Minnesota Farmer

Crop prices decline, now what?

Prices for corn and soybeans have changed dramatically in the past few years.  Lately they are on a down hill slide.  Where only a year ago we were talking record prices, today Ag. Bankers are wondering how long corn belt farmers can hold on.  We’ve been through this before in my lifetime, and farmers will survive, but it will change them.  How it will change them is yet to be determined.

I was looking for a more recent graph of corn prices, but this will do with some added information.Inflation_Adjusted_Corn_PriceBack when I started farming, I remember corn being worth about $1.25 per bushel or about $56 per metric ton.  I’m not sure exactly what that would be with the inflation adjustment, but it was enough to keep us going.  of course we only raised about 100 bushels per acre then.  Back in 1970 a cup of coffee cost a nickel or $1.90 per pound, frozen veggies were 25 cents per pound, potatoes were 9 cents per pound, sugar 39 cents for 5 pounds and a loaf of bread was 16 cents.  Oil was under $1 per barrel and gas went for 36 cents per gallon.

The earliest corn price records I can find for our area are from November 1993.  The price then was $2.50 per bushel or about $112 per metric ton.  By then frozen veggies were about $1 per pound, potatoes were 31 cents per pound and sugar was 99 cents for 5 pounds.  In 1990 oil went from $17 per barrel to $39 per barrel and gas averaged $1.16 per gallon.

Back in the 1990’s we had too much corn on the farm, and that had been a fact since before 1980.  Our government was doing everything it could to “manage” corn prices to keep people on the farm.  They were not succeeding.  Farmers were paid to keep some land out of production and prices were at or below break even prices for many in agriculture.  Farmers were looking for new uses for their crops and industry was taking advantage of an inexpensive feed stock.  The future was gloomy on the farm.  Young ambitious people left the farm for city life.

Then comes 2011.  Drought strikes.  By November of 2011 corn and soybean prices are on the rise.  End users are paying Chicago prices or higher to get their hands on a corn crop that was not there.  A newly industrial China is looking to feed her people and is paying well over U.S. prices.  November 18 corn is at $6.10 per bushel or about 275 per metric ton.

In 2012 there are more weather problems and corn prices continue to rise.  By November 9 we have corn at $7.38 per bushel or $332 per metric ton.  China is still buying U.S. corn and soybeans despite historically high prices.  Farmers are paying off bills and buying land.  Farm land rents skyrocket as dollars flow to the corn belt.  Despite the rising cost of many oil dependent inputs like fertilizer, insecticides and herbicides it is easy to pay the bills.  The midwest corn belt had many weather related problems, but still produced a near record corn crop and farmers have bushels to sell.  Life is good on the farm.

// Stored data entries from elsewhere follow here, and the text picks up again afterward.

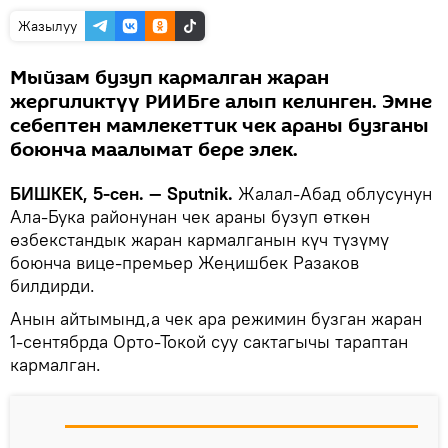
Жазылуу
Мыйзам бузуп кармалган жаран
жергиликтүү РИИБге алып келинген. Эмне
себептен мамлекеттик чек араны бузганы
боюнча маалымат бере элек.
БИШКЕК, 5-сен. — Sputnik.
Жалал-Абад облусунун
Ала-Бука районунан чек араны бузуп өткөн
өзбекстандык жаран кармалганын күч түзүмү
боюнча вице-премьер Жеңишбек Разаков
билдирди.
Анын айтымынд,а чек ара режимин бузган жаран
1-сентябрда Орто-Токой суу сактагычы тараптан
кармалган.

Today things have changed.  Every crop price projection is lower that the last.  In November of 2013 corn prices are down to $4.26 per bushel or about $193 per metric ton.  Some crop price projections are signaling even lower prices to come, adjusted for inflation, we could soon be seeing some of the lowest prices for corn in my 60 years.  The national average corn yield is at 158 bushels per acre and my area is doing better than that.  Farmers, remembering the prices of only a year ago, are reluctant to sell, but buyers are getting plenty of corn and soybeans on the world market and are reluctant to push prices higher.  So much demand was lost to the high prices of the last few years that the market is unsure, and higher stock piles of corn and soybeans do not allow for price increases.  High costs that were easy to survive when corn was over $7 are now a major burden.

Changes are coming.  Banks are already cautioning higher cost farmers to look ahead.  Some will surely go bankrupt.  Who will survive?  If history from the 1980’s is any guide, it will be the thrifty.  There will be farmers both large and small who will work their way through the coming hard times.  Mostly it will be those who can keep costs down and somehow manage to sell their crops for more.  Corn and soybean growers who cannot produce better than average yields will look for other crops to plant, or sell out to those who can.

Having off farm income will be key for smaller farmers.  Wives will again hold the farm together as their income becomes more important to feed the family.  Off season truck driving or factory jobs will help to pay farm bills.  Good times will return, but for now, it is going to be hard to make a living on the farm.

Modern technology is also going to be key to future profitability.  Wasting less and squeezing more out of every input will be easier with the newest machinery, but those who are able to afford new iron will be fewer, and farms will get bigger.  Corn and soybeans varieties that are top yielders, that are the most efficient, will rise to the challenge.  Farmers will embrace any new idea they can to stay in the farming game.

No one ever said that farming was easy.  With tough times ahead, it’s time to sharpen that pencil and fire up the computer.  The world needs our food, and we will be there to serve them.  There may just be a few less of us to feed them.